The main exceptions to this are where you are carrying on a rental property business (e.g., you own a significant number of rental properties and manage this in a business-like manner) in which case a partnership agreement will generally determine how the income and expenses are split or where one owner has borrowed money to acquire their interest in the property in which case they can claim a deduction for their own interest expenses (these do not need to be split with other owners who may have used their own savings to acquire the property).

The legal issues

Disputes between friends, relatives and once aligned business partners can occur very easily. One area that often triggers a dispute is when one party wants to take some form of action and the other doesn’t – like selling the property or investing in expensive renovations and improvements. If the problem cannot be resolved the issue may be taken to court to force a resolution.  State laws allow for one party (a co-owner) to make an application to the Supreme Court for the sale or partition of the property. Following an application under the partition laws of each State and Territory, a court may make an order for partition or sale of the property.

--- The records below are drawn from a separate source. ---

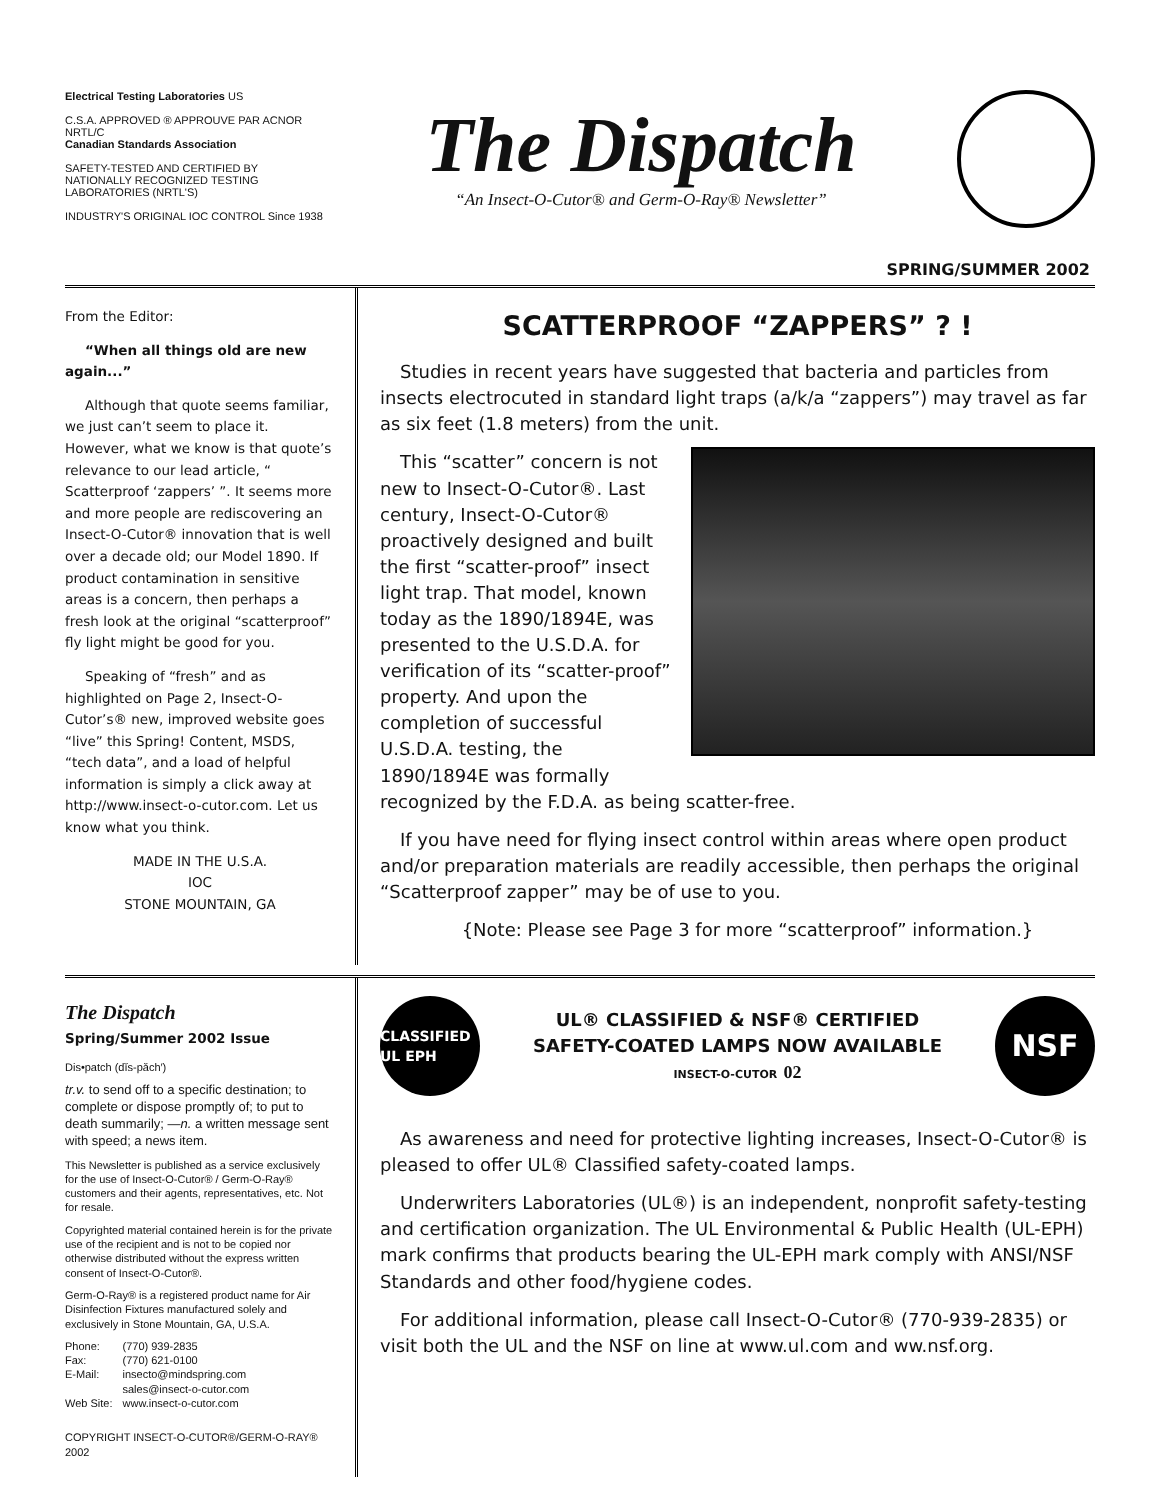Electrical Testing Laboratories US
C.S.A. APPROVED ® APPROUVE PAR ACNOR
NRTL/C
Canadian Standards Association
SAFETY-TESTED AND CERTIFIED BY NATIONALLY RECOGNIZED TESTING LABORATORIES (NRTL'S)
INDUSTRY'S ORIGINAL IOC CONTROL Since 1938
The Dispatch
“An Insect-O-Cutor® and Germ-O-Ray® Newsletter”
SPRING/SUMMER 2002
From the Editor:
“When all things old are new again...”
Although that quote seems familiar, we just can’t seem to place it. However, what we know is that quote’s relevance to our lead article, “ Scatterproof ‘zappers’ ”. It seems more and more people are rediscovering an Insect-O-Cutor® innovation that is well over a decade old; our Model 1890. If product contamination in sensitive areas is a concern, then perhaps a fresh look at the original “scatterproof” fly light might be good for you.
Speaking of “fresh” and as highlighted on Page 2, Insect-O-Cutor’s® new, improved website goes “live” this Spring! Content, MSDS, “tech data”, and a load of helpful information is simply a click away at http://www.insect-o-cutor.com. Let us know what you think.
MADE IN THE U.S.A.
IOC
STONE MOUNTAIN, GA
SCATTERPROOF “ZAPPERS” ? !
Studies in recent years have suggested that bacteria and particles from insects electrocuted in standard light traps (a/k/a “zappers”) may travel as far as six feet (1.8 meters) from the unit.
This “scatter” concern is not new to Insect-O-Cutor®. Last century, Insect-O-Cutor® proactively designed and built the first “scatter-proof” insect light trap. That model, known today as the 1890/1894E, was presented to the U.S.D.A. for verification of its “scatter-proof” property. And upon the completion of successful U.S.D.A. testing, the 1890/1894E was formally recognized by the F.D.A. as being scatter-free.
If you have need for flying insect control within areas where open product and/or preparation materials are readily accessible, then perhaps the original “Scatterproof zapper” may be of use to you.
{Note: Please see Page 3 for more “scatterproof” information.}
The Dispatch
Spring/Summer 2002 Issue
Dis•patch (dĭs-păch′)
tr.v. to send off to a specific destination; to complete or dispose promptly of; to put to death summarily; —n. a written message sent with speed; a news item.
This Newsletter is published as a service exclusively for the use of Insect-O-Cutor® / Germ-O-Ray® customers and their agents, representatives, etc. Not for resale.
Copyrighted material contained herein is for the private use of the recipient and is not to be copied nor otherwise distributed without the express written consent of Insect-O-Cutor®.
Germ-O-Ray® is a registered product name for Air Disinfection Fixtures manufactured solely and exclusively in Stone Mountain, GA, U.S.A.
| Phone: | (770) 939-2835 |
| Fax: | (770) 621-0100 |
| E-Mail: | insecto@mindspring.com sales@insect-o-cutor.com |
| Web Site: | www.insect-o-cutor.com |
COPYRIGHT INSECT-O-CUTOR®/GERM-O-RAY® 2002
CLASSIFIED UL EPH
UL® CLASSIFIED & NSF® CERTIFIED
SAFETY-COATED LAMPS NOW AVAILABLE
INSECT-O-CUTOR 02
NSF
As awareness and need for protective lighting increases, Insect-O-Cutor® is pleased to offer UL® Classified safety-coated lamps.
Underwriters Laboratories (UL®) is an independent, nonprofit safety-testing and certification organization. The UL Environmental & Public Health (UL-EPH) mark confirms that products bearing the UL-EPH mark comply with ANSI/NSF Standards and other food/hygiene codes.
For additional information, please call Insect-O-Cutor® (770-939-2835) or visit both the UL and the NSF on line at www.ul.com and ww.nsf.org.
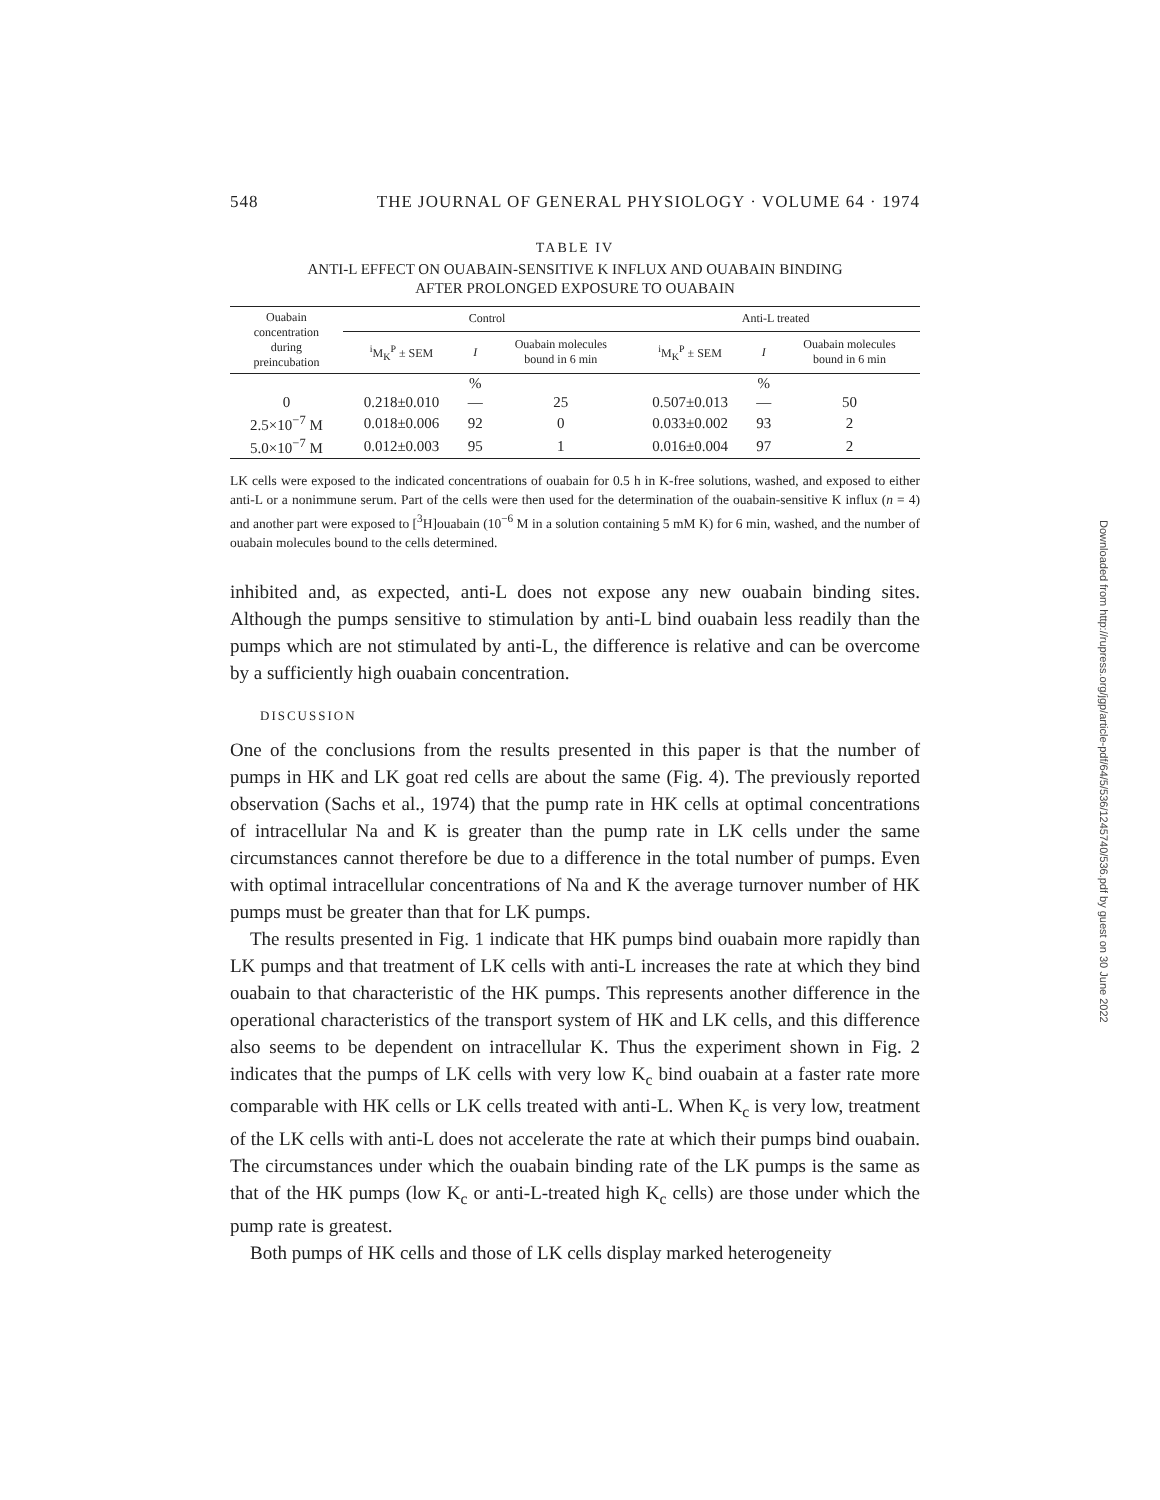548 THE JOURNAL OF GENERAL PHYSIOLOGY · VOLUME 64 · 1974
TABLE IV
ANTI-L EFFECT ON OUABAIN-SENSITIVE K INFLUX AND OUABAIN BINDING
AFTER PROLONGED EXPOSURE TO OUABAIN
| Ouabain concentration during preincubation | Control | | | Anti-L treated | | |
| --- | --- | --- | --- | --- | --- | --- |
| | <sup>i</sup> M<sub>K</sub><sup>P</sup> ± SEM | I | Ouabain molecules bound in 6 min | <sup>i</sup> M<sub>K</sub><sup>P</sup> ± SEM | I | Ouabain molecules bound in 6 min |
| | | % | | | % | |
| 0 | 0.218±0.010 | — | 25 | 0.507±0.013 | — | 50 |
| 2.5×10<sup>−7</sup> M | 0.018±0.006 | 92 | 0 | 0.033±0.002 | 93 | 2 |
| 5.0×10<sup>−7</sup> M | 0.012±0.003 | 95 | 1 | 0.016±0.004 | 97 | 2 |
LK cells were exposed to the indicated concentrations of ouabain for 0.5 h in K-free solutions, washed, and exposed to either anti-L or a nonimmune serum. Part of the cells were then used for the determination of the ouabain-sensitive K influx (n = 4) and another part were exposed to [<sup>3</sup>H]ouabain (10<sup>−6</sup> M in a solution containing 5 mM K) for 6 min, washed, and the number of ouabain molecules bound to the cells determined.
inhibited and, as expected, anti-L does not expose any new ouabain binding sites. Although the pumps sensitive to stimulation by anti-L bind ouabain less readily than the pumps which are not stimulated by anti-L, the difference is relative and can be overcome by a sufficiently high ouabain concentration.
DISCUSSION
One of the conclusions from the results presented in this paper is that the number of pumps in HK and LK goat red cells are about the same (Fig. 4). The previously reported observation (Sachs et al., 1974) that the pump rate in HK cells at optimal concentrations of intracellular Na and K is greater than the pump rate in LK cells under the same circumstances cannot therefore be due to a difference in the total number of pumps. Even with optimal intracellular concentrations of Na and K the average turnover number of HK pumps must be greater than that for LK pumps.
The results presented in Fig. 1 indicate that HK pumps bind ouabain more rapidly than LK pumps and that treatment of LK cells with anti-L increases the rate at which they bind ouabain to that characteristic of the HK pumps. This represents another difference in the operational characteristics of the transport system of HK and LK cells, and this difference also seems to be dependent on intracellular K. Thus the experiment shown in Fig. 2 indicates that the pumps of LK cells with very low K<sub>c</sub> bind ouabain at a faster rate more comparable with HK cells or LK cells treated with anti-L. When K<sub>c</sub> is very low, treatment of the LK cells with anti-L does not accelerate the rate at which their pumps bind ouabain. The circumstances under which the ouabain binding rate of the LK pumps is the same as that of the HK pumps (low K<sub>c</sub> or anti-L-treated high K<sub>c</sub> cells) are those under which the pump rate is greatest.
Both pumps of HK cells and those of LK cells display marked heterogeneity
Downloaded from http://rupress.org/jgp/article-pdf/64/5/536/1245740/536.pdf by guest on 30 June 2022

This is where a legal agreement, a Co-owners Agreement, to underpin the terms of ownership can really help – even for the best of friends, the closest of relatives and the most alinged of business partners.  Legal issues covered include: -

·       Ways to resolve disputes;

·       What share each party owns;

·       When you can sell;

·       Who pays the bills;

·       What happens when a party dies;

·       What happens if a party becomes bankrupt;

·       When you can exit the agreement; and

·       When you can buy the other party out.

If you are considering buying property, we can help you with a Co-owners Agreement and the associated tax implications.

Quote of the month

"Happy, happy Christmas, that can win us back to the delusions of our childhood days, recall to the old man the pleasures of his youth, and transport the traveller back to his own fireside and quiet home!"